------ Passage

General Mills is forgoing profit growth to boost promotions and other short-term price cuts over the next six months in an effort to revive customer loyalty for the long haul.
General Mills trading profits for price cuts to win back customers
The cerealmaker is going big on promotions in the year ahead.
The Golden Valley-based maker of Bisquick and Bugles is responding to consumer pressure over persistently high food prices, especially among national brands. After years of pandemic-era price hikes to offset higher costs and maintain profit margins, General Mills is now forced to give some ground on profits to sell more food.
“Consumers look to us every day, and the better we serve them the better off we are,” CEO Jeff Harmening said in an interview Wednesday. “When we talk about value it takes a lot of different forms — it’s not just about price.”
Discounts will be spread across product categories like refrigerated baked goods, Totino’s pizza rolls and fruit snacks, company leaders said, joining marketing and manufacturing investments in brands like Pillsbury. In November, General Mills promotions were already 8% higher than the month before, according to Jeffries Research.
“I do believe that we put investment into the areas that our analytics show will provide the best return,” said Dana McNabb, president of North American retail at General Mills. “We’ll watch the response, and then we’ll pivot as we learn more.”
With the investment in price cuts and 10% boost to ad spending, General Mills expects operating profits to drop 2% to 4% for the fiscal year that ends in May, down from a forecast range of down 2% to flat.
Investors, rarely kind to diminished outlooks no matter the intention, responded by bringing the company’s stock down 3% Wednesday morning.
But a monthly Purdue survey shows consumers expect food inflation of just 2.5% next year. That’s the lowest expectation in the history of the survey, making clear food companies no longer have room to boost sales by raising prices.
“We continue to see a pressured consumer driving headwinds for many branded food categories, with ... higher levels of discounting as the latest concession to hesitant shoppers,” wrote Piper Sandler analyst Michael Lavery.
Jeffries analyst Rob Dickerson wrote General Mills “continues to invest for growth but has experienced volume pressure in most of its top categories, including those that performed well during the pandemic.” The company has made it a priority to sell more food — increasing volumes — to drive long-term growth.

------------

• Exercise objective:
Please carry the General Mills article forward from its final sentence. These entries have no connection to the article on General Mills above.

------ Data section

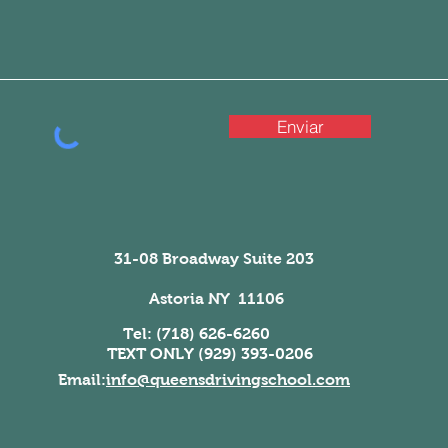
Enviar
31-08 Broadway Suite 203
Astoria NY 11106
Tel: (718) 626-6260
TEXT ONLY (929) 393-0206
Email:
info@queensdrivingschool.com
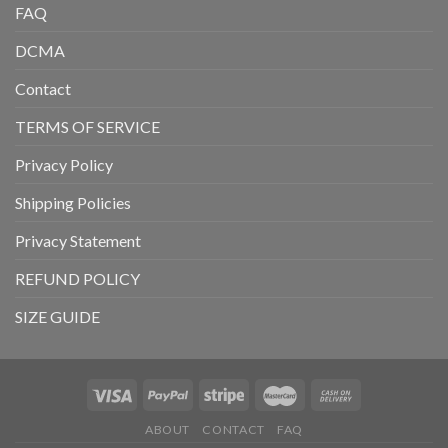
FAQ
DCMA
Contact
TERMS OF SERVICE
Privacy Policy
Shipping Policies
Privacy Statement
REFUND POLICY
SIZE GUIDE
ABOUT
CONTACT
FAQ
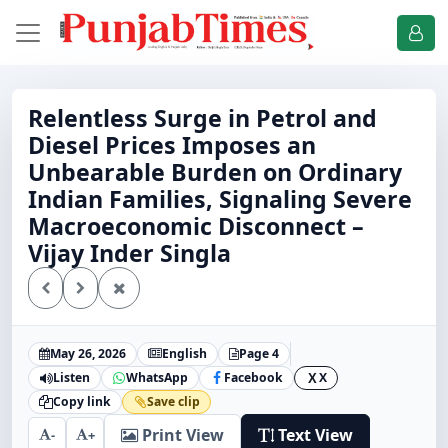
Relentless Surge in Petrol and
Diesel Prices Imposes an
Unbearable Burden on Ordinary
Indian Families, Signaling Severe
Macroeconomic Disconnect –
Vijay Inder Singla
May 26, 2026
English
Page 4
Listen
WhatsApp
Facebook
X
X
Copy link
Save clip
Print View
Text View
-
+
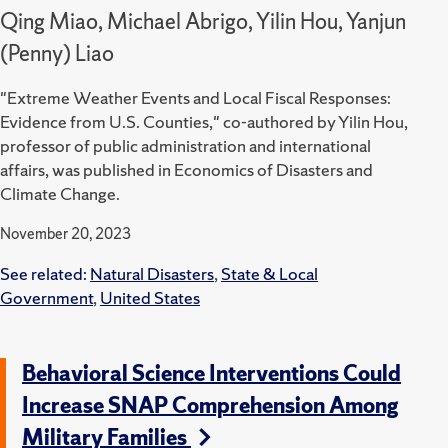
Qing Miao, Michael Abrigo, Yilin Hou, Yanjun
(Penny) Liao
"Extreme Weather Events and Local Fiscal Responses:
Evidence from U.S. Counties," co-authored by Yilin Hou,
professor of public administration and international
affairs, was published in Economics of Disasters and
Climate Change.
November 20, 2023
See related:
Natural Disasters
,
State & Local
Government
,
United States
Behavioral Science Interventions Could
Increase SNAP Comprehension Among
Military Families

------------

• Response area:
“We feel great about the actions we’re taking and the things we’re doing to drive increased consumption,” Harmening said.
That includes a Super Bowl ad for Totino’s, the launch of high-protein Cheerios next month and the recent acquisition of Tiki Pets to capitalize on fast growth in cat food.
“We don’t just want to be good, we want to be remarkable,” Harmening said, and that should show up in the product, packaging, price, advertising — all of it. “I love this remarkability framework, but I also love that we’re delivering on that and in a variety of ways.”
Chief Financial Officer Kofi Bruce said ongoing cost-saving measures should help offset inflation the company will face over the coming year with a framework General Mills calls holistic margin management.
“That is always the first lever, because that’s what actually helps us deliver on some of the promises we make on remarkability,” he said. “Flexibility for investment back in the product, and the messaging to the consumer, and to promotion and positioning on shelf — all those things are part of the mix.”
The company has some momentum heading into the new year after a stronger than expected fall, driven in part by a return to growth for the Blue Buffalo pet food business.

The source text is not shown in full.